When the script was finished it was submitted to the Ministry of Culture for approval. My expectations were at a fever pitch—preproduction had actually started—when the board rejected it on the ground that it lacked social commitment.

Some eighteen months later, sensing the political climate had changed, I decided to try again with the Ministry of Culture. I tinkered with a few scenes, adding some snippets of dialogue designed to impart a trifle more “social commitment,” and this time the screenplay committee passed it for production.

Then I started casting. For the middle-aged journalist husband I settled on an experienced stage actor named Leon Niemczyk, who was handsome and slightly mannered in a way that suited the part. I originally intended to play the young hitchhiker myself, but I was eventually dissuaded. Any director making his first feature film was vulnerable to criticism of all kinds, so combined responsibility for screenplay, direction, and one of the three parts might lay me open to charges of egomania. Rather than court the hostility of critics, I eventually picked Zygmunt Malanowicz, straight out of drama school. Casting the journalist’s wife proved more difficult: I decided to look for a non-professional. On the strength of a screen test, I gave the part to Jolanta Umecka, whom I spotted while prospecting at a municipal swimming pool in Warsaw.

Second only in importance to cast and crew was the large houseboat that became our floating home for several months in the summer of 1961. I insisted on renting this in the knowledge that it would make for greater efficiency and mobility while shooting, quite apart from being cheaper than score of hotel rooms.

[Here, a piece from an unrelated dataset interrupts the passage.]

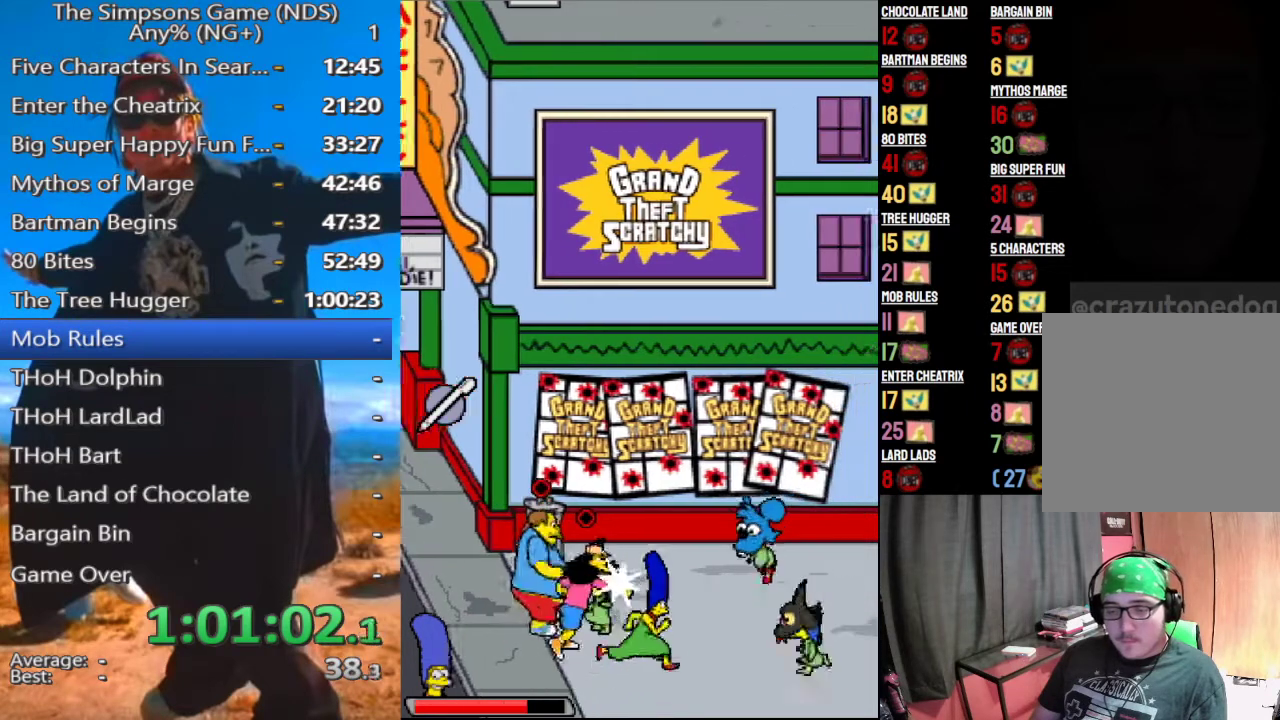
Gameplay with a controller (Xbox layout); each line is a JSON object with the inputs held at the frame after it. "events" lists button and stick changes between this image and that frame as [ms after this image, input, new state], when the widget could be followed in between. Not read: L3 R3 left_stick.
{"buttons": ["X"], "right_stick": "center", "events": [[312, "X", "down"], [417, "X", "up"], [500, "X", "down"]]}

Even discounting wind, weather and the natural hazards of filming afloat, Knife in the Water was a devilishly difficult picture to make. The yacht was quite big enough to accommodate three actors but uncomfortably cramped for the dozen-odd people behind the camera. When shooting aboard, we had to don safety harnesses and hang over the side.

After all the hardship endured in the making of my first film, the press showing was a disaster. The critics were determined to pan it. The members of Poland’s nomenklatura (communist establishment) were starting to get rich quickly at this period, and Knife was, among other things, an attack on privilege. Whether motivated by spite or political zeal, most critics vociferously demanded to know what the film was about. My “cosmopolitan” background was grist to their mill.

Despite its rejection in Poland, Knife caused considerable stir elsewhere. It won the coveted Critics’ Prize at the 1962 Venice Film Festival. The following year, a still from the film appeared on the cover of the September 20, 1963, issue of Time. Better than that, it was nominated for an Oscar in the best foreign film category.